> [Data]

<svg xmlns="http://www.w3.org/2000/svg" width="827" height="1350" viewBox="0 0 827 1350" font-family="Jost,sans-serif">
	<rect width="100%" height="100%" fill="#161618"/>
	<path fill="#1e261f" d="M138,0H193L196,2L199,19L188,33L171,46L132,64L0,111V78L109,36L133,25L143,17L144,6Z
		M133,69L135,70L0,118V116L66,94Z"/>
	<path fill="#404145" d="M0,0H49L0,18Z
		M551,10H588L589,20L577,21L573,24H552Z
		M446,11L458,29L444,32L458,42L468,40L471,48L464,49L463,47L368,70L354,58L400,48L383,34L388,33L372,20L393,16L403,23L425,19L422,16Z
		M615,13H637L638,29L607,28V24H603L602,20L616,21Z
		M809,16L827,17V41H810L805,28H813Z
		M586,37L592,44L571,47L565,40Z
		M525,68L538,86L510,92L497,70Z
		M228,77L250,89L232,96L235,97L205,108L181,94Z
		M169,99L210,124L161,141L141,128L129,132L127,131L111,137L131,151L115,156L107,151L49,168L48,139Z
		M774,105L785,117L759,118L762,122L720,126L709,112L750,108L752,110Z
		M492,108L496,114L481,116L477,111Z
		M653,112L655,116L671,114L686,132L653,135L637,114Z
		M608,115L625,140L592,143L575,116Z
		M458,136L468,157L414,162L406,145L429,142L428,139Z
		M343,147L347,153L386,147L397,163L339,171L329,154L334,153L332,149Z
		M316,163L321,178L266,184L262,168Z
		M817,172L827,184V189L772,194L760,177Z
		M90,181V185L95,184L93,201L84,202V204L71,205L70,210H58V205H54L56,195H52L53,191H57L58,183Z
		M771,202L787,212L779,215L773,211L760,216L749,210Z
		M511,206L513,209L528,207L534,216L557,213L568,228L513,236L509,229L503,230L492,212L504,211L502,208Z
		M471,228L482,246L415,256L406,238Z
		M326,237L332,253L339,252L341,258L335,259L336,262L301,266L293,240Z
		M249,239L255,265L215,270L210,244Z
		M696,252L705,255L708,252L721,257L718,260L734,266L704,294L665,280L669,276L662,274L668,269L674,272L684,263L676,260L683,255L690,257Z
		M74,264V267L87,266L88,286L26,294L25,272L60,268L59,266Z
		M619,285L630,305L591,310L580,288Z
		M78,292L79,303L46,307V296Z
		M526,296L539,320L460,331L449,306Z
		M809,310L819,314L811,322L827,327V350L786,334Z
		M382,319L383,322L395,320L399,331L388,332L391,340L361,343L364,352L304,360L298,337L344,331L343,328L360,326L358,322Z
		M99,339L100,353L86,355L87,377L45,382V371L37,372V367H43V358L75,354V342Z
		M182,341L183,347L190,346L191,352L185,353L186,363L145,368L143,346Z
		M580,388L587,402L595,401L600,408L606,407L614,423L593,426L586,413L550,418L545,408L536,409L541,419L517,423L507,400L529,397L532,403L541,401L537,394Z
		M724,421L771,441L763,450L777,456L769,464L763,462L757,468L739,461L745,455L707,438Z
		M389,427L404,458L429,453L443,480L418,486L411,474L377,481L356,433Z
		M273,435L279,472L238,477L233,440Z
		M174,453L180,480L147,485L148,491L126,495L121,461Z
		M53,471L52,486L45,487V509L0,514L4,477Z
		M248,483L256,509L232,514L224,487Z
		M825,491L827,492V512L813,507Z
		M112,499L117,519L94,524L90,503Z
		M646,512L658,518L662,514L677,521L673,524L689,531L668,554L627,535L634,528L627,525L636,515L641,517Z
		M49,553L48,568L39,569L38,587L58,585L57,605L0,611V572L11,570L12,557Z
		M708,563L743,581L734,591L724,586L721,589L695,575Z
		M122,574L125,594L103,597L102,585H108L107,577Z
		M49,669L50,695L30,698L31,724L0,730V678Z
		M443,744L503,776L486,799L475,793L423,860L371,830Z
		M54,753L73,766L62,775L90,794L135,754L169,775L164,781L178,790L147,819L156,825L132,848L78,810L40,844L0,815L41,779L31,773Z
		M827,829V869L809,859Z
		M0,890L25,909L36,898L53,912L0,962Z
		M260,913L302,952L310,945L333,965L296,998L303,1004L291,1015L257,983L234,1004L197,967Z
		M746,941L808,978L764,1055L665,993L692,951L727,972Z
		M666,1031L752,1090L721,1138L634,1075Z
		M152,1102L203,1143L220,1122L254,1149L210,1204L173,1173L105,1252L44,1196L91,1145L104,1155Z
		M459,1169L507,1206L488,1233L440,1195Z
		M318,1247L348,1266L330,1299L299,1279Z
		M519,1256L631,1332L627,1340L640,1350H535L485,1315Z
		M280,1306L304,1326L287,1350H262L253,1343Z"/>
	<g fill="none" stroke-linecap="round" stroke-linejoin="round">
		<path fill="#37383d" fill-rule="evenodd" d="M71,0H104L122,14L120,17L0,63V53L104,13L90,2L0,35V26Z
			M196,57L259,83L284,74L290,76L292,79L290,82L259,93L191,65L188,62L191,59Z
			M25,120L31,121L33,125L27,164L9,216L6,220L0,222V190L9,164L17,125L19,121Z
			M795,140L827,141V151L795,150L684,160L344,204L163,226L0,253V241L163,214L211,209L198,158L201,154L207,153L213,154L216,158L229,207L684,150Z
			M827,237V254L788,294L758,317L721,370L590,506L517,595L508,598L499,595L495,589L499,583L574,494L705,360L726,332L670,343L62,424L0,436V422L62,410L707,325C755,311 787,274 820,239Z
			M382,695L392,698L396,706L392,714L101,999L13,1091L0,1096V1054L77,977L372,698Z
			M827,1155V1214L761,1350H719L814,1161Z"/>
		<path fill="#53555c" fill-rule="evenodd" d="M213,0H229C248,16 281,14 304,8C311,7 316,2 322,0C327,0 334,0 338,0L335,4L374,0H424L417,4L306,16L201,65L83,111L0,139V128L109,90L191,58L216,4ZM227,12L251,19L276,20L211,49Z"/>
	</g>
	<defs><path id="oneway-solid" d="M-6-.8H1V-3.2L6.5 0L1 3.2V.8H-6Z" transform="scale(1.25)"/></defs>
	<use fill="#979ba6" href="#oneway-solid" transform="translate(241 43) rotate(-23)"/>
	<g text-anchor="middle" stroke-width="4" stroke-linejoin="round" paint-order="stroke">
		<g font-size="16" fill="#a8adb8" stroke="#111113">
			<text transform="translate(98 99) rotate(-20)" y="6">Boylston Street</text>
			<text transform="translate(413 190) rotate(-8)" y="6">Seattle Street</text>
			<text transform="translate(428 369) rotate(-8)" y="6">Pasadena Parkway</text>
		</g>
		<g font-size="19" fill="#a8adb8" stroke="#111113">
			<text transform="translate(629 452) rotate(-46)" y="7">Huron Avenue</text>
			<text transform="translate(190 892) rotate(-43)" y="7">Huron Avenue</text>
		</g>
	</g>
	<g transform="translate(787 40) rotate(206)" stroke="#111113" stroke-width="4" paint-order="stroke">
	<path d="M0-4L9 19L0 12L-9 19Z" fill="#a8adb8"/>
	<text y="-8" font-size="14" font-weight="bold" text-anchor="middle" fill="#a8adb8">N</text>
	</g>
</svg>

> [Task] Give the material above back in full, exactly as written.

> [Result of this task]
<svg xmlns="http://www.w3.org/2000/svg" width="827" height="1350" viewBox="0 0 827 1350" font-family="Jost,sans-serif">
	<rect width="100%" height="100%" fill="#161618"/>
	<path fill="#1e261f" d="M138,0H193L196,2L199,19L188,33L171,46L132,64L0,111V78L109,36L133,25L143,17L144,6Z
		M133,69L135,70L0,118V116L66,94Z"/>
	<path fill="#404145" d="M0,0H49L0,18Z
		M551,10H588L589,20L577,21L573,24H552Z
		M446,11L458,29L444,32L458,42L468,40L471,48L464,49L463,47L368,70L354,58L400,48L383,34L388,33L372,20L393,16L403,23L425,19L422,16Z
		M615,13H637L638,29L607,28V24H603L602,20L616,21Z
		M809,16L827,17V41H810L805,28H813Z
		M586,37L592,44L571,47L565,40Z
		M525,68L538,86L510,92L497,70Z
		M228,77L250,89L232,96L235,97L205,108L181,94Z
		M169,99L210,124L161,141L141,128L129,132L127,131L111,137L131,151L115,156L107,151L49,168L48,139Z
		M774,105L785,117L759,118L762,122L720,126L709,112L750,108L752,110Z
		M492,108L496,114L481,116L477,111Z
		M653,112L655,116L671,114L686,132L653,135L637,114Z
		M608,115L625,140L592,143L575,116Z
		M458,136L468,157L414,162L406,145L429,142L428,139Z
		M343,147L347,153L386,147L397,163L339,171L329,154L334,153L332,149Z
		M316,163L321,178L266,184L262,168Z
		M817,172L827,184V189L772,194L760,177Z
		M90,181V185L95,184L93,201L84,202V204L71,205L70,210H58V205H54L56,195H52L53,191H57L58,183Z
		M771,202L787,212L779,215L773,211L760,216L749,210Z
		M511,206L513,209L528,207L534,216L557,213L568,228L513,236L509,229L503,230L492,212L504,211L502,208Z
		M471,228L482,246L415,256L406,238Z
		M326,237L332,253L339,252L341,258L335,259L336,262L301,266L293,240Z
		M249,239L255,265L215,270L210,244Z
		M696,252L705,255L708,252L721,257L718,260L734,266L704,294L665,280L669,276L662,274L668,269L674,272L684,263L676,260L683,255L690,257Z
		M74,264V267L87,266L88,286L26,294L25,272L60,268L59,266Z
		M619,285L630,305L591,310L580,288Z
		M78,292L79,303L46,307V296Z
		M526,296L539,320L460,331L449,306Z
		M809,310L819,314L811,322L827,327V350L786,334Z
		M382,319L383,322L395,320L399,331L388,332L391,340L361,343L364,352L304,360L298,337L344,331L343,328L360,326L358,322Z
		M99,339L100,353L86,355L87,377L45,382V371L37,372V367H43V358L75,354V342Z
		M182,341L183,347L190,346L191,352L185,353L186,363L145,368L143,346Z
		M580,388L587,402L595,401L600,408L606,407L614,423L593,426L586,413L550,418L545,408L536,409L541,419L517,423L507,400L529,397L532,403L541,401L537,394Z
		M724,421L771,441L763,450L777,456L769,464L763,462L757,468L739,461L745,455L707,438Z
		M389,427L404,458L429,453L443,480L418,486L411,474L377,481L356,433Z
		M273,435L279,472L238,477L233,440Z
		M174,453L180,480L147,485L148,491L126,495L121,461Z
		M53,471L52,486L45,487V509L0,514L4,477Z
		M248,483L256,509L232,514L224,487Z
		M825,491L827,492V512L813,507Z
		M112,499L117,519L94,524L90,503Z
		M646,512L658,518L662,514L677,521L673,524L689,531L668,554L627,535L634,528L627,525L636,515L641,517Z
		M49,553L48,568L39,569L38,587L58,585L57,605L0,611V572L11,570L12,557Z
		M708,563L743,581L734,591L724,586L721,589L695,575Z
		M122,574L125,594L103,597L102,585H108L107,577Z
		M49,669L50,695L30,698L31,724L0,730V678Z
		M443,744L503,776L486,799L475,793L423,860L371,830Z
		M54,753L73,766L62,775L90,794L135,754L169,775L164,781L178,790L147,819L156,825L132,848L78,810L40,844L0,815L41,779L31,773Z
		M827,829V869L809,859Z
		M0,890L25,909L36,898L53,912L0,962Z
		M260,913L302,952L310,945L333,965L296,998L303,1004L291,1015L257,983L234,1004L197,967Z
		M746,941L808,978L764,1055L665,993L692,951L727,972Z
		M666,1031L752,1090L721,1138L634,1075Z
		M152,1102L203,1143L220,1122L254,1149L210,1204L173,1173L105,1252L44,1196L91,1145L104,1155Z
		M459,1169L507,1206L488,1233L440,1195Z
		M318,1247L348,1266L330,1299L299,1279Z
		M519,1256L631,1332L627,1340L640,1350H535L485,1315Z
		M280,1306L304,1326L287,1350H262L253,1343Z"/>
	<g fill="none" stroke-linecap="round" stroke-linejoin="round">
		<path fill="#37383d" fill-rule="evenodd" d="M71,0H104L122,14L120,17L0,63V53L104,13L90,2L0,35V26Z
			M196,57L259,83L284,74L290,76L292,79L290,82L259,93L191,65L188,62L191,59Z
			M25,120L31,121L33,125L27,164L9,216L6,220L0,222V190L9,164L17,125L19,121Z
			M795,140L827,141V151L795,150L684,160L344,204L163,226L0,253V241L163,214L211,209L198,158L201,154L207,153L213,154L216,158L229,207L684,150Z
			M827,237V254L788,294L758,317L721,370L590,506L517,595L508,598L499,595L495,589L499,583L574,494L705,360L726,332L670,343L62,424L0,436V422L62,410L707,325C755,311 787,274 820,239Z
			M382,695L392,698L396,706L392,714L101,999L13,1091L0,1096V1054L77,977L372,698Z
			M827,1155V1214L761,1350H719L814,1161Z"/>
		<path fill="#53555c" fill-rule="evenodd" d="M213,0H229C248,16 281,14 304,8C311,7 316,2 322,0C327,0 334,0 338,0L335,4L374,0H424L417,4L306,16L201,65L83,111L0,139V128L109,90L191,58L216,4ZM227,12L251,19L276,20L211,49Z"/>
	</g>
	<defs><path id="oneway-solid" d="M-6-.8H1V-3.2L6.5 0L1 3.2V.8H-6Z" transform="scale(1.25)"/></defs>
	<use fill="#979ba6" href="#oneway-solid" transform="translate(241 43) rotate(-23)"/>
	<g text-anchor="middle" stroke-width="4" stroke-linejoin="round" paint-order="stroke">
		<g font-size="16" fill="#a8adb8" stroke="#111113">
			<text transform="translate(98 99) rotate(-20)" y="6">Boylston Street</text>
			<text transform="translate(413 190) rotate(-8)" y="6">Seattle Street</text>
			<text transform="translate(428 369) rotate(-8)" y="6">Pasadena Parkway</text>
		</g>
		<g font-size="19" fill="#a8adb8" stroke="#111113">
			<text transform="translate(629 452) rotate(-46)" y="7">Huron Avenue</text>
			<text transform="translate(190 892) rotate(-43)" y="7">Huron Avenue</text>
		</g>
	</g>
	<g transform="translate(787 40) rotate(206)" stroke="#111113" stroke-width="4" paint-order="stroke">
	<path d="M0-4L9 19L0 12L-9 19Z" fill="#a8adb8"/>
	<text y="-8" font-size="14" font-weight="bold" text-anchor="middle" fill="#a8adb8">N</text>
	</g>
</svg>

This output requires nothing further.